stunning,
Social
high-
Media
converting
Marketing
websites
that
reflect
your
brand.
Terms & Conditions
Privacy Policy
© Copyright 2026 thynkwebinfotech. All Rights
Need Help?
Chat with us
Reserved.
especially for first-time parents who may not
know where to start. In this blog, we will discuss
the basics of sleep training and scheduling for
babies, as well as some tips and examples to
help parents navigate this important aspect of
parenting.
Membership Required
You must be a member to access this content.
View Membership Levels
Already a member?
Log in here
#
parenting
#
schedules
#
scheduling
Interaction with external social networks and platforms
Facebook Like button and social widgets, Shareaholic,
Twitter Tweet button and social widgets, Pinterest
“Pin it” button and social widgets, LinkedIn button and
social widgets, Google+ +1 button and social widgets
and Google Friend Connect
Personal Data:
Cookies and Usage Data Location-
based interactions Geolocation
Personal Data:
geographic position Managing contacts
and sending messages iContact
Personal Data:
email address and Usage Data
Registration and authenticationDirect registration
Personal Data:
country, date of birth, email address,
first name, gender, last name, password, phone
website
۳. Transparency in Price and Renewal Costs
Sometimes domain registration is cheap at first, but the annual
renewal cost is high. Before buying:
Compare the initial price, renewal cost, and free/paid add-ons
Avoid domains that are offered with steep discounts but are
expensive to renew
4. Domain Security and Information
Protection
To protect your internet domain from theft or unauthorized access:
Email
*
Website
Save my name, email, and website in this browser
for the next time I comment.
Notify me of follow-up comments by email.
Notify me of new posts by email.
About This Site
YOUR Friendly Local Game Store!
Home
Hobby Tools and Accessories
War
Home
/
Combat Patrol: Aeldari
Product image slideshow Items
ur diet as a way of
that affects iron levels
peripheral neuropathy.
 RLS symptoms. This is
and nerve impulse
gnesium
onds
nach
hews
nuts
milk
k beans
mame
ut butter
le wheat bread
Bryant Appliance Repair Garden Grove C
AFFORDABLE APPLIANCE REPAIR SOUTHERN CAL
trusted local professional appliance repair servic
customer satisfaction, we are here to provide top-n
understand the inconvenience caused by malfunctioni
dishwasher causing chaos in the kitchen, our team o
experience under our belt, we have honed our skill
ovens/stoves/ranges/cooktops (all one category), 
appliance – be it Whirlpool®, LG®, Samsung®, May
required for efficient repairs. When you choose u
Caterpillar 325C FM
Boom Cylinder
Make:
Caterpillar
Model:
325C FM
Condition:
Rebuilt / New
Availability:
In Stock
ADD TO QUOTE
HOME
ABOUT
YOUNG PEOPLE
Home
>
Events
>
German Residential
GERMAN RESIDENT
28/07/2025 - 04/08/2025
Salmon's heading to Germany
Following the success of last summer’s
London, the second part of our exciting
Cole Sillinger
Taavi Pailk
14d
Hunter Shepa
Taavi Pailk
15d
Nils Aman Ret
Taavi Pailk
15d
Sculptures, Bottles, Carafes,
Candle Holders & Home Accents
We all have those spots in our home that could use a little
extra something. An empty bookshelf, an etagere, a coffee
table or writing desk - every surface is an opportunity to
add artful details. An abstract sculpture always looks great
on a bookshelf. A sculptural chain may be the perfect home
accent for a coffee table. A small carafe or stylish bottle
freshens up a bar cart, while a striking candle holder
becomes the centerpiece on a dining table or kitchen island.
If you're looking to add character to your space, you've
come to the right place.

WHAT TO PRODUCE:
Reproduce the records above with every "Personal Data" changed to "User Data", keeping everything else unchanged.

RESPONSE TO THE TASK:
stunning,
Social
high-
Media
converting
Marketing
websites
that
reflect
your
brand.
Terms & Conditions
Privacy Policy
© Copyright 2026 thynkwebinfotech. All Rights
Need Help?
Chat with us
Reserved.
especially for first-time parents who may not
know where to start. In this blog, we will discuss
the basics of sleep training and scheduling for
babies, as well as some tips and examples to
help parents navigate this important aspect of
parenting.
Membership Required
You must be a member to access this content.
View Membership Levels
Already a member?
Log in here
#
parenting
#
schedules
#
scheduling
Interaction with external social networks and platforms
Facebook Like button and social widgets, Shareaholic,
Twitter Tweet button and social widgets, Pinterest
“Pin it” button and social widgets, LinkedIn button and
social widgets, Google+ +1 button and social widgets
and Google Friend Connect
User Data:
Cookies and Usage Data Location-
based interactions Geolocation
User Data:
geographic position Managing contacts
and sending messages iContact
User Data:
email address and Usage Data
Registration and authenticationDirect registration
User Data:
country, date of birth, email address,
first name, gender, last name, password, phone
website
۳. Transparency in Price and Renewal Costs
Sometimes domain registration is cheap at first, but the annual
renewal cost is high. Before buying:
Compare the initial price, renewal cost, and free/paid add-ons
Avoid domains that are offered with steep discounts but are
expensive to renew
4. Domain Security and Information
Protection
To protect your internet domain from theft or unauthorized access:
Email
*
Website
Save my name, email, and website in this browser
for the next time I comment.
Notify me of follow-up comments by email.
Notify me of new posts by email.
About This Site
YOUR Friendly Local Game Store!
Home
Hobby Tools and Accessories
War
Home
/
Combat Patrol: Aeldari
Product image slideshow Items
ur diet as a way of
that affects iron levels
peripheral neuropathy.
 RLS symptoms. This is
and nerve impulse
gnesium
onds
nach
hews
nuts
milk
k beans
mame
ut butter
le wheat bread
Bryant Appliance Repair Garden Grove C
AFFORDABLE APPLIANCE REPAIR SOUTHERN CAL
trusted local professional appliance repair servic
customer satisfaction, we are here to provide top-n
understand the inconvenience caused by malfunctioni
dishwasher causing chaos in the kitchen, our team o
experience under our belt, we have honed our skill
ovens/stoves/ranges/cooktops (all one category), 
appliance – be it Whirlpool®, LG®, Samsung®, May
required for efficient repairs. When you choose u
Caterpillar 325C FM
Boom Cylinder
Make:
Caterpillar
Model:
325C FM
Condition:
Rebuilt / New
Availability:
In Stock
ADD TO QUOTE
HOME
ABOUT
YOUNG PEOPLE
Home
>
Events
>
German Residential
GERMAN RESIDENT
28/07/2025 - 04/08/2025
Salmon's heading to Germany
Following the success of last summer’s
London, the second part of our exciting
Cole Sillinger
Taavi Pailk
14d
Hunter Shepa
Taavi Pailk
15d
Nils Aman Ret
Taavi Pailk
15d
Sculptures, Bottles, Carafes,
Candle Holders & Home Accents
We all have those spots in our home that could use a little
extra something. An empty bookshelf, an etagere, a coffee
table or writing desk - every surface is an opportunity to
add artful details. An abstract sculpture always looks great
on a bookshelf. A sculptural chain may be the perfect home
accent for a coffee table. A small carafe or stylish bottle
freshens up a bar cart, while a striking candle holder
becomes the centerpiece on a dining table or kitchen island.
If you're looking to add character to your space, you've
come to the right place.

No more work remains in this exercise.